Over the past two years, Boston University’s Clinical Testing Laboratory has processed an extraordinary number of COVID-19 tests—more than two million. At the pandemic’s peak, the lab’s eight state-of-the-art, liquid-handling robots—the indefatigable heart of a fully automated diagnostic facility—were running more than 6,000 tests a day, returning results in 24 hours, often less. That’s a lot of swabbed noses.

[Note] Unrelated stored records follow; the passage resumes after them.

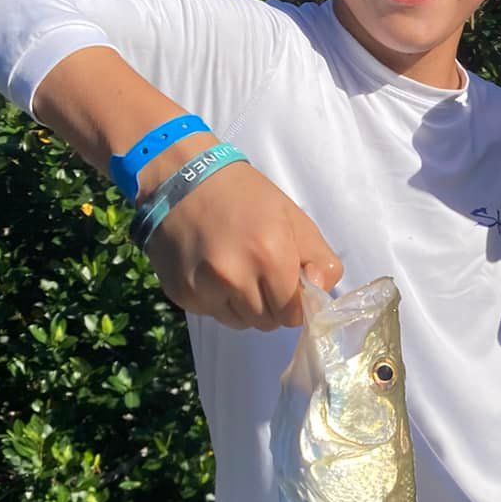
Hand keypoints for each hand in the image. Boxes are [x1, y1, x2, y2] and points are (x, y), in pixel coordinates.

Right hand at [146, 158, 342, 328]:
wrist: (183, 179)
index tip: (287, 285)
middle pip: (266, 322)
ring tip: (237, 273)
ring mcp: (204, 288)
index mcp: (270, 256)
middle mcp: (235, 278)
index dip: (294, 303)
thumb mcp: (294, 218)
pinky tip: (212, 272)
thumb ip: (319, 259)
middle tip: (261, 275)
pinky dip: (217, 301)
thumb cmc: (245, 196)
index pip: (292, 315)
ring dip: (244, 306)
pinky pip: (212, 314)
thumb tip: (319, 291)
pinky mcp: (181, 294)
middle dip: (270, 305)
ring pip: (238, 322)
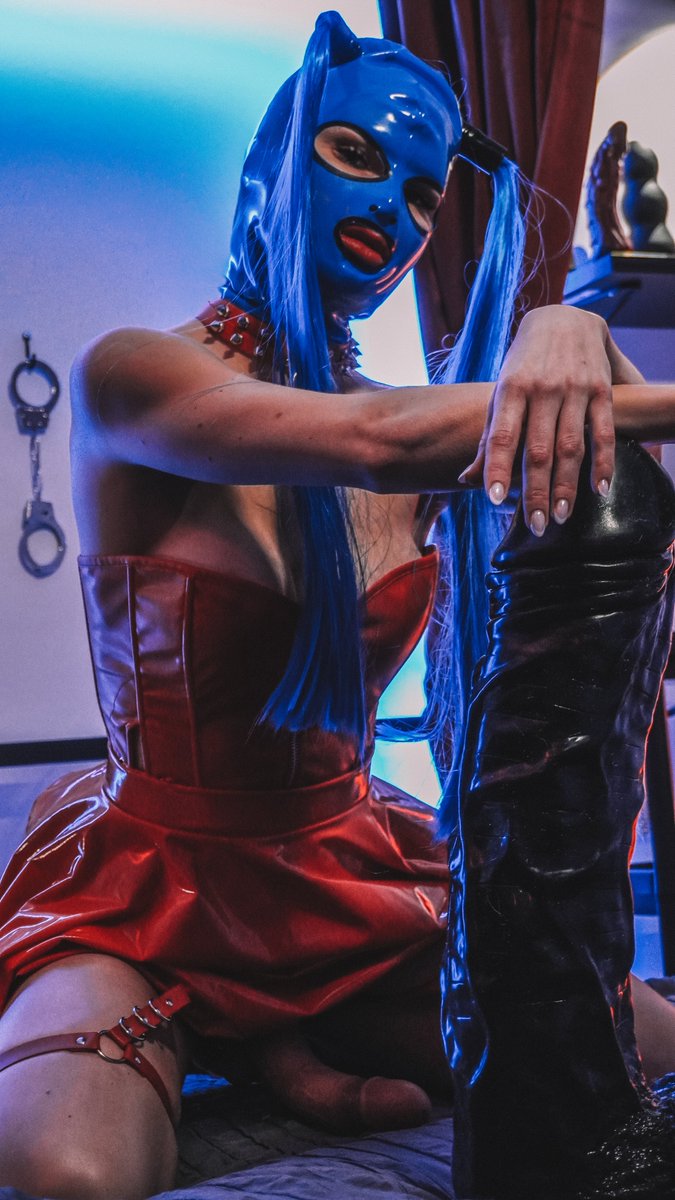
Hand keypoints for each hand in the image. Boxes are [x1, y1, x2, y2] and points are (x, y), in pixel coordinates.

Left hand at [460, 307, 614, 534]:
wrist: (564, 318)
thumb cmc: (524, 364)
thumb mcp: (500, 392)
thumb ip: (488, 437)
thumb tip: (466, 480)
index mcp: (511, 388)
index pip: (503, 435)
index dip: (498, 468)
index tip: (494, 500)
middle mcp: (543, 389)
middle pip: (539, 449)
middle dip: (536, 491)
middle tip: (536, 525)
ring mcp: (574, 389)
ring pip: (571, 446)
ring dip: (567, 485)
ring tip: (561, 516)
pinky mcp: (601, 390)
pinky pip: (603, 432)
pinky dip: (603, 463)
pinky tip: (600, 490)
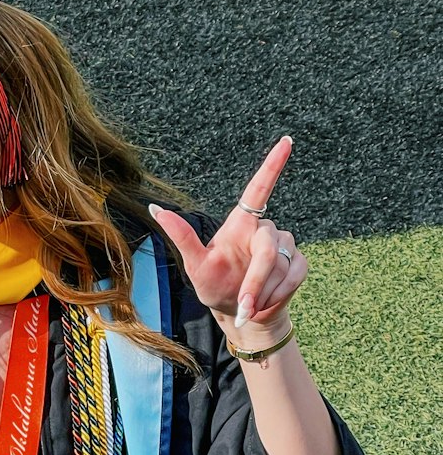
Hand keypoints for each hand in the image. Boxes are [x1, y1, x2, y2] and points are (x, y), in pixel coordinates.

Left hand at [149, 136, 306, 338]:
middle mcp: (264, 229)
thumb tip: (155, 209)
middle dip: (256, 280)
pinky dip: (280, 294)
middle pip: (267, 247)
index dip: (272, 164)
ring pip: (280, 265)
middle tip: (246, 304)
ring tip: (250, 302)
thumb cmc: (215, 286)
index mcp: (241, 223)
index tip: (286, 140)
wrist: (239, 314)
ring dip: (264, 291)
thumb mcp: (195, 265)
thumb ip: (182, 237)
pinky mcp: (298, 262)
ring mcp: (283, 245)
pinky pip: (295, 274)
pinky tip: (266, 302)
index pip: (259, 188)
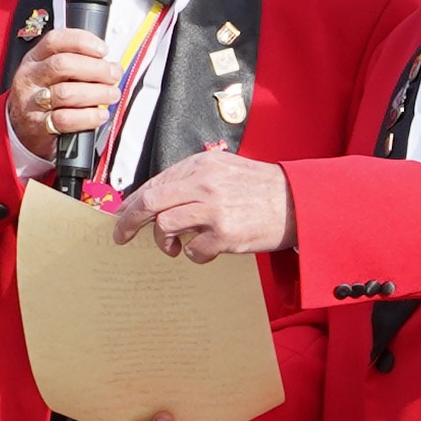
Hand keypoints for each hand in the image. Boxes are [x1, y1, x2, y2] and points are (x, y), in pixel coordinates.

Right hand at [8, 26, 118, 163]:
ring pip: (66, 93)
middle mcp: (31, 77)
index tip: (103, 50)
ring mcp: (31, 102)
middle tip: (113, 75)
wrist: (22, 128)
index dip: (82, 41)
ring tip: (111, 95)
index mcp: (35, 59)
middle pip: (63, 65)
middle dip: (95, 69)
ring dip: (97, 93)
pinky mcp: (38, 125)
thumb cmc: (45, 96)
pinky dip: (89, 117)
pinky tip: (101, 115)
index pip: (55, 41)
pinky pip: (66, 119)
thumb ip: (78, 64)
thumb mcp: (53, 74)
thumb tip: (112, 66)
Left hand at [119, 151, 291, 260]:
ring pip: (165, 226)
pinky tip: (204, 250)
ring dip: (163, 241)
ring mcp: (214, 210)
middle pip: (150, 202)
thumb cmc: (263, 189)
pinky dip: (193, 254)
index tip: (122, 216)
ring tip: (173, 246)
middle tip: (121, 235)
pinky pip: (192, 250)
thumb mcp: (225, 170)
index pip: (154, 183)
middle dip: (128, 221)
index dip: (132, 202)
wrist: (299, 202)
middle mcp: (205, 184)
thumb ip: (192, 179)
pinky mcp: (225, 235)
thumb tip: (156, 198)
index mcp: (201, 165)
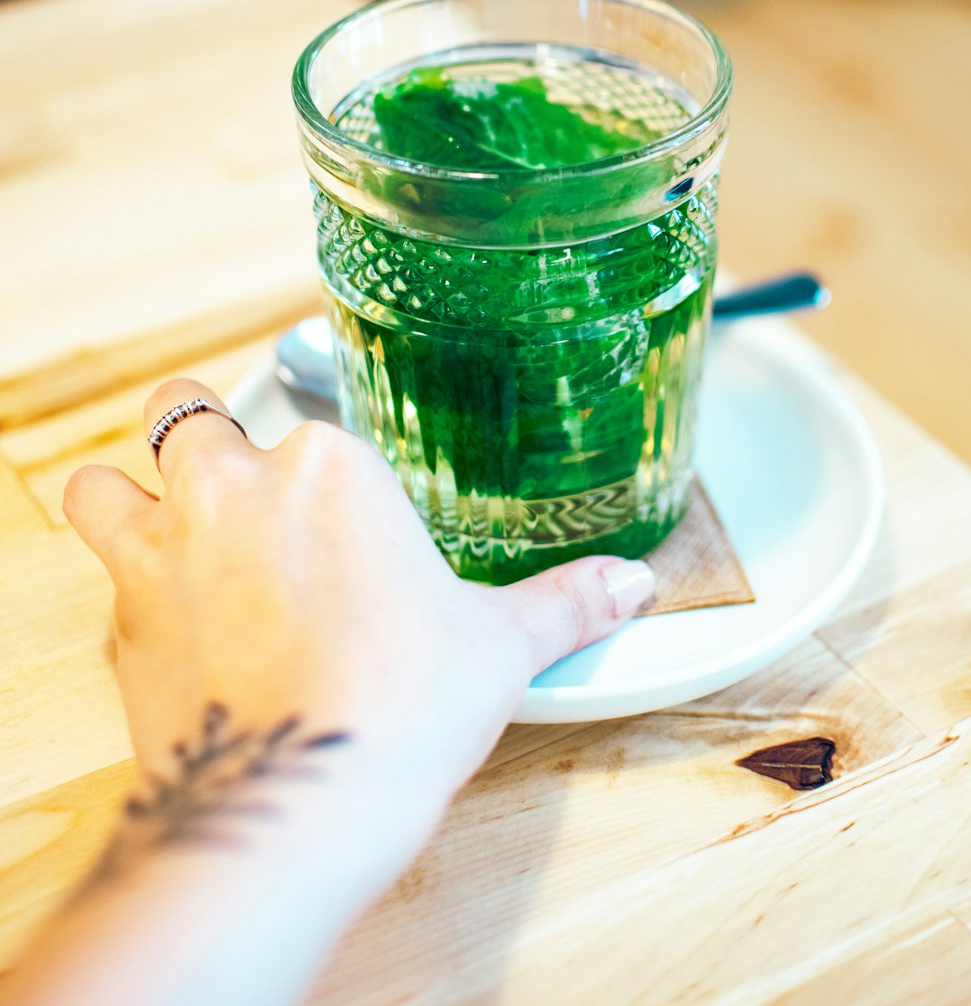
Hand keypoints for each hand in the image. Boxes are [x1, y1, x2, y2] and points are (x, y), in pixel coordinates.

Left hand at [65, 378, 654, 805]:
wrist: (301, 798)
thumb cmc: (402, 707)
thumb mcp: (501, 648)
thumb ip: (566, 603)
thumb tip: (631, 586)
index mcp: (333, 468)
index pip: (317, 431)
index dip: (327, 472)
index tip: (347, 513)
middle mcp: (238, 486)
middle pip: (188, 414)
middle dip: (206, 434)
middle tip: (240, 480)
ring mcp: (168, 546)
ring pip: (107, 481)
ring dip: (129, 491)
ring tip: (161, 518)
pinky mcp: (124, 617)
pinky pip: (97, 571)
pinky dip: (118, 580)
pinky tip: (160, 613)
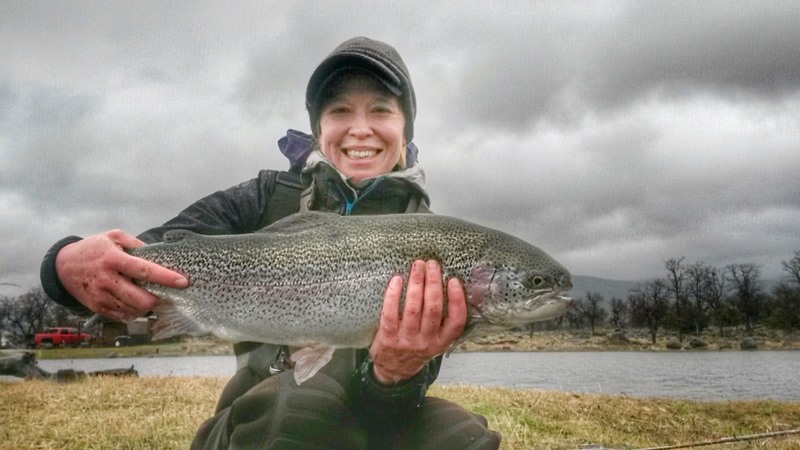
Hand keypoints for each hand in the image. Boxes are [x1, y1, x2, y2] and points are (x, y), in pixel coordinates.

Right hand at [55, 230, 187, 320]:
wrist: (62, 266)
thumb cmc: (93, 249)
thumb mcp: (113, 236)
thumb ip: (135, 243)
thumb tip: (156, 253)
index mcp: (113, 259)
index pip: (144, 270)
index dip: (165, 277)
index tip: (183, 282)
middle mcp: (107, 280)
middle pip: (141, 299)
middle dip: (157, 300)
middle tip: (165, 294)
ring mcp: (101, 296)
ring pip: (133, 310)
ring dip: (146, 307)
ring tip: (150, 297)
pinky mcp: (97, 308)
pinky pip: (123, 316)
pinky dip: (134, 312)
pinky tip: (135, 303)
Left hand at [369, 260, 466, 383]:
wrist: (394, 370)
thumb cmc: (417, 346)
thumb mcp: (436, 340)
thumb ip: (443, 320)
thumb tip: (449, 283)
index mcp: (442, 342)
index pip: (456, 322)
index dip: (457, 300)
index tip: (453, 280)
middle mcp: (427, 342)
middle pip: (433, 309)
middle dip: (433, 283)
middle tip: (432, 264)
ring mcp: (407, 340)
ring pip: (413, 308)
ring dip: (416, 283)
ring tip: (418, 266)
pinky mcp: (388, 337)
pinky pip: (391, 313)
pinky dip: (394, 295)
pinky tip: (397, 280)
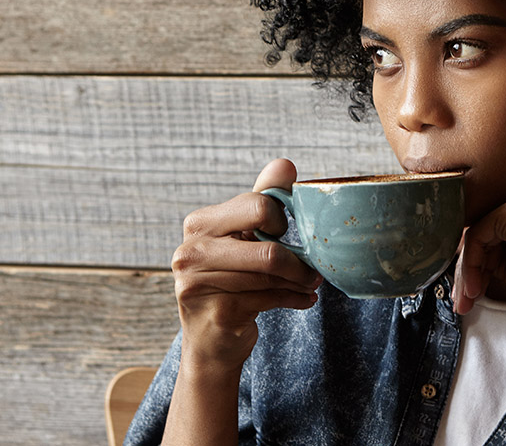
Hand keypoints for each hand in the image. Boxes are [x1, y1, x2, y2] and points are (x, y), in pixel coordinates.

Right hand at [171, 158, 322, 372]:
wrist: (211, 341)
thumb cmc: (230, 281)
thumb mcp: (243, 238)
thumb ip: (262, 199)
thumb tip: (285, 164)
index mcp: (200, 223)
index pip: (257, 206)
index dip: (282, 219)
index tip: (288, 233)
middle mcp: (191, 251)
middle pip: (267, 248)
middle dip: (299, 260)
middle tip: (314, 268)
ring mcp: (198, 284)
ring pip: (271, 276)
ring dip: (301, 282)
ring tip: (312, 284)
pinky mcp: (215, 312)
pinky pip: (269, 299)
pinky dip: (295, 299)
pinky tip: (304, 300)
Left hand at [452, 177, 505, 337]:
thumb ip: (495, 242)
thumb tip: (461, 242)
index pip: (499, 216)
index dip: (484, 250)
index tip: (476, 279)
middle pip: (487, 220)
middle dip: (473, 259)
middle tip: (468, 292)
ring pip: (479, 228)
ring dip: (468, 266)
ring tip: (470, 296)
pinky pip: (478, 234)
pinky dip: (471, 263)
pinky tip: (478, 287)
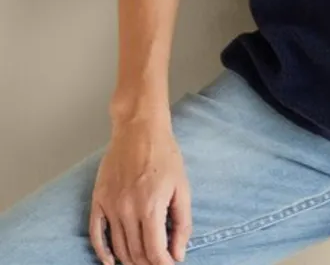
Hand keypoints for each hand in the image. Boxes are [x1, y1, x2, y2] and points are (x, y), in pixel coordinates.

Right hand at [88, 115, 191, 264]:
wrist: (139, 128)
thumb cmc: (165, 155)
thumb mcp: (182, 187)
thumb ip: (182, 223)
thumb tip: (178, 254)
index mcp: (151, 207)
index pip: (155, 252)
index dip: (164, 264)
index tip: (170, 264)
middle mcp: (128, 210)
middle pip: (136, 253)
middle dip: (148, 263)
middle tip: (158, 261)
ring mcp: (111, 205)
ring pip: (118, 247)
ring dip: (130, 259)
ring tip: (141, 260)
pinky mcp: (99, 199)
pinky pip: (96, 234)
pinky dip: (102, 252)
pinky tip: (110, 261)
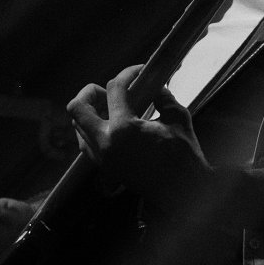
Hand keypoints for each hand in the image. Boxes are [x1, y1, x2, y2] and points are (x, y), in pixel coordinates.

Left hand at [67, 64, 210, 216]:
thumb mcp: (178, 118)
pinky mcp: (106, 170)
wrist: (185, 193)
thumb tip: (155, 85)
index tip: (139, 71)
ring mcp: (103, 159)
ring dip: (90, 113)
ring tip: (110, 108)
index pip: (115, 88)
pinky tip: (112, 128)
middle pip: (77, 108)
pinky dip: (93, 132)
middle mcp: (106, 144)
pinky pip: (87, 145)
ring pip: (78, 128)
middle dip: (89, 92)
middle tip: (108, 92)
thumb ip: (162, 97)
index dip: (127, 73)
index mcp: (124, 129)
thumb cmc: (185, 156)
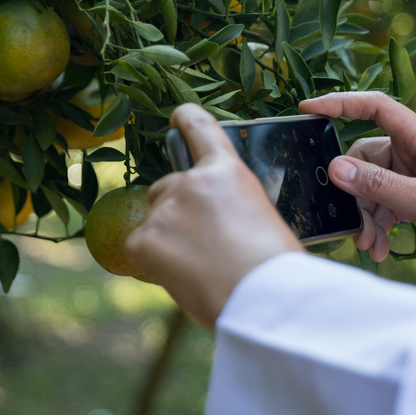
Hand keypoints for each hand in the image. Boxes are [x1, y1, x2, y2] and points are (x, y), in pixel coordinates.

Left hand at [125, 104, 302, 329]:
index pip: (200, 130)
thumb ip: (230, 207)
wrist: (264, 299)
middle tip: (204, 245)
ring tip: (201, 268)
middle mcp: (190, 182)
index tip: (177, 115)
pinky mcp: (144, 240)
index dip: (186, 119)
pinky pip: (140, 247)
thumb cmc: (275, 267)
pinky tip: (182, 276)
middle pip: (166, 188)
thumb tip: (212, 225)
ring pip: (155, 220)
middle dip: (178, 211)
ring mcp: (164, 210)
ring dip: (168, 239)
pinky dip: (154, 262)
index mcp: (227, 171)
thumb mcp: (261, 217)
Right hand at [299, 92, 415, 261]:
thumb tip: (336, 168)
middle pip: (365, 158)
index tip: (308, 109)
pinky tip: (380, 247)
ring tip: (370, 245)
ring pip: (372, 185)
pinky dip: (379, 223)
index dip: (340, 103)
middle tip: (354, 226)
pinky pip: (385, 201)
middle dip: (356, 194)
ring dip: (367, 216)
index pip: (375, 106)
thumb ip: (377, 185)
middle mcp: (415, 150)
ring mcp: (415, 171)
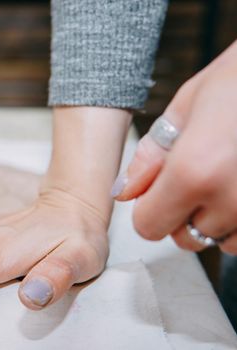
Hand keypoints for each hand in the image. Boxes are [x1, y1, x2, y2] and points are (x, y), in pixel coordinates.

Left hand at [112, 40, 236, 253]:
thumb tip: (124, 191)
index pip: (149, 226)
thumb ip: (150, 156)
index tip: (156, 192)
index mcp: (194, 172)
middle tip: (197, 177)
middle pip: (186, 238)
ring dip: (217, 219)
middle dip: (182, 214)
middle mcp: (231, 199)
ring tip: (226, 176)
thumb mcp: (185, 108)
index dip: (148, 209)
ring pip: (221, 242)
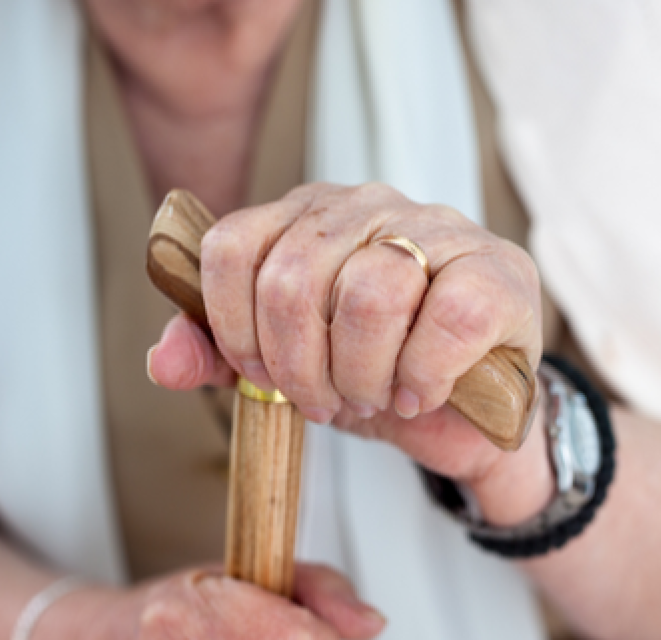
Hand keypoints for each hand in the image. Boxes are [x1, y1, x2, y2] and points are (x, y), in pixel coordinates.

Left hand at [148, 182, 543, 488]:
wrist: (465, 413)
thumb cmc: (374, 374)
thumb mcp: (285, 370)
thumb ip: (219, 358)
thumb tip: (163, 359)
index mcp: (306, 216)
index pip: (233, 247)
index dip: (232, 326)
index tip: (259, 373)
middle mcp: (368, 206)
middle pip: (292, 279)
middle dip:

Now, with those days of regular testing at BU behind us, the multimillion-dollar lab is giving its high-speed, super-efficient robots a new mission: power research from across the University.

Catherine Klapperich (BME, ME, MSE)

“We have built quite a remarkable, automated lab that is virtually paper-free and is able to do a lot of sophisticated liquid-handling tasks that could be applied to any number of other research projects,” says Catherine M. Klapperich, a BU College of Engineering professor of biomedical engineering, who helped build and oversee the testing facility. She says the wet lab—a space that allows scientists to study things like biological matter, chemicals, and liquids—will be open to researchers from around BU. “Most interesting to us is working with scientists on both campuses to figure out how we can leverage this facility to help people do their research faster and better.”